Chinese General Hospital Colleges 中華崇仁總醫院護理及文科學院
- Type: Private, Non-Sectarian
- Established: 1921
- President: Dr. James G. Dy
- Students: More than 1,400 (AY 2022 - 2023)
- Location: 286 Blumentritt St., Santa Cruz, Manila, Metro Manila, Philippines 14°37′30.91″N 120°59′16.57″E﻿ / ﻿14.6252528°N 120.9879361°E
- Campus: Urban;
- Website: www.cghc.edu.ph
- Location in Manila Location in Metro Manila Location in Luzon Location in the Philippines

= Chinese General Hospital Colleges =

Private college in Manila, Philippines

Chinese General Hospital Colleges is a medical school located in Manila, Philippines. It was established in 1921 as the Chinese General Hospital School of Nursing (CGHSN). It is owned and managed by the Philippine Chinese Charitable Association (PCCA) Inc. as a non-profit service organization. In 2012 the college began to offer courses such as Bachelor of Science in Medical Technology, BS in psychology, BS in Radiologic Technology and Diploma in Midwifery. In 2017 it opened the College of Medicine, which incorporates Traditional Chinese Medicine in its curriculum.

==History==
The Chinese General Hospital Colleges was established in 1921 as the Chinese General Hospital School of Nursing (CGHSN). The idea was conceived by Dr. Jose Tee Han Kee, who was the Director of the Chinese General Hospital. With him were three physicians who organized the training school. The Missionary Sisters of the Immaculate Conception (M.I.C. Sisters), with mission houses in Hong Kong and Canton, China, were requested by Kee to help in starting the school. The first batch of five sisters arrived in August 1921. Praxedes Co Tui, a registered nurse from the Philippine General Hospital, was appointed as Chief Nurse and the first principal of the School of Nursing.

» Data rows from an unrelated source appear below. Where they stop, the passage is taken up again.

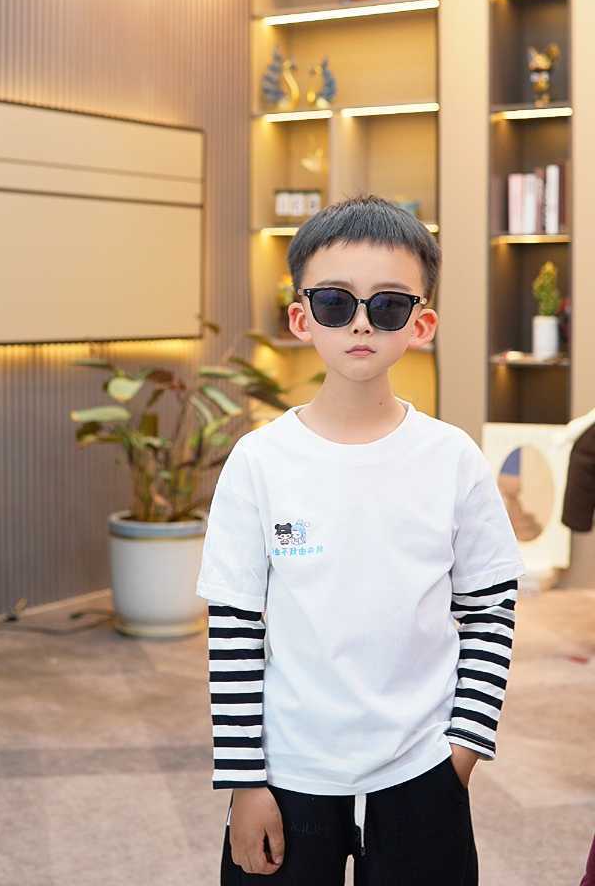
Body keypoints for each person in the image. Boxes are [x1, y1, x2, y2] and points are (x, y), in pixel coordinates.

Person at [196, 194, 526, 885]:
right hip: (288, 771)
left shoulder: (452, 459)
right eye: (335, 301)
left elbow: (490, 607)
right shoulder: (260, 462)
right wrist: (244, 781)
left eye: (389, 305)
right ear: (301, 317)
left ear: (422, 324)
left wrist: (463, 750)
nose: (361, 323)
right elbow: (234, 629)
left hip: (424, 769)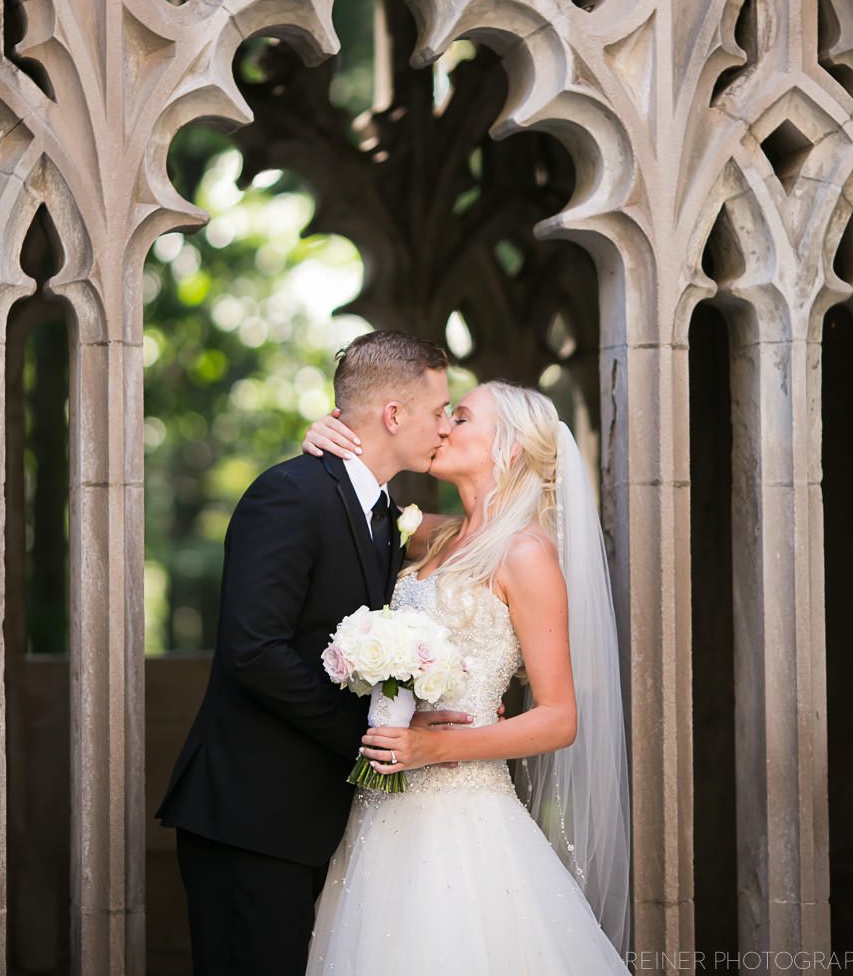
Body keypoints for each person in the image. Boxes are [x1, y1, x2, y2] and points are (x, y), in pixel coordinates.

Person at [156, 330, 477, 976]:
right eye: (440, 409)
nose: (446, 425)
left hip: (308, 822)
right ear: (393, 415)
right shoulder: (289, 496)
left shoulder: (383, 517)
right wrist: (369, 735)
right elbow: (254, 652)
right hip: (248, 818)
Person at [300, 379, 632, 975]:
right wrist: (329, 438)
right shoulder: (434, 533)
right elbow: (357, 495)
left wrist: (433, 745)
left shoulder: (526, 554)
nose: (443, 426)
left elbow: (558, 719)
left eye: (461, 416)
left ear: (507, 448)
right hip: (377, 811)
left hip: (461, 813)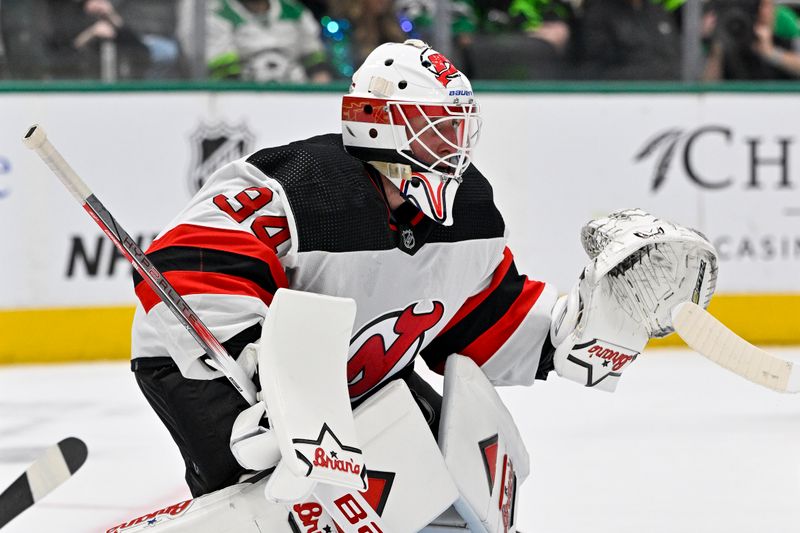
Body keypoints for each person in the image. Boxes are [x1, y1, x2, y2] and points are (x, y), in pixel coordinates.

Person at [130, 39, 718, 515]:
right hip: (210, 374)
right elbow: (190, 264)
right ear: (381, 127)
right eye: (437, 130)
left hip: (356, 381)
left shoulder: (470, 214)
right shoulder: (304, 184)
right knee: (285, 497)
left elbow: (488, 313)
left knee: (449, 489)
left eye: (458, 130)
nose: (454, 147)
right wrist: (270, 392)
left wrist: (578, 330)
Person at [187, 0, 332, 83]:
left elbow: (316, 63)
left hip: (297, 91)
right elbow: (225, 73)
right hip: (245, 97)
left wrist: (317, 96)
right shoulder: (219, 14)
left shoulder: (295, 11)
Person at [703, 0, 800, 80]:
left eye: (764, 6)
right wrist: (717, 49)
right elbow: (705, 89)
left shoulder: (784, 26)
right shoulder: (724, 34)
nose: (761, 12)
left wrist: (771, 53)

In 2012, the college began to offer new courses namely: BS in Medical Technology, BS in Psychology, BS in Radiologic Technology and Diploma in Midwifery.

In 2017, it opened the College of Medicine, which is the only school in the country that offers Doctor of Medicine with incorporation of Traditional Chinese Medicine in its curriculum. Also the same year, the college began to offer BS Physical Therapy and Caregiving NCII. It also established its Senior High School, initially only offering the STEM strand.

In 2022, the college began offering non-medical courses under the College of Accountancy and Entrepreneurship with two degree programs: BS in Accountancy and BS in Management Accounting, along with the Accountancy and Business Management strand in the Senior High School Department.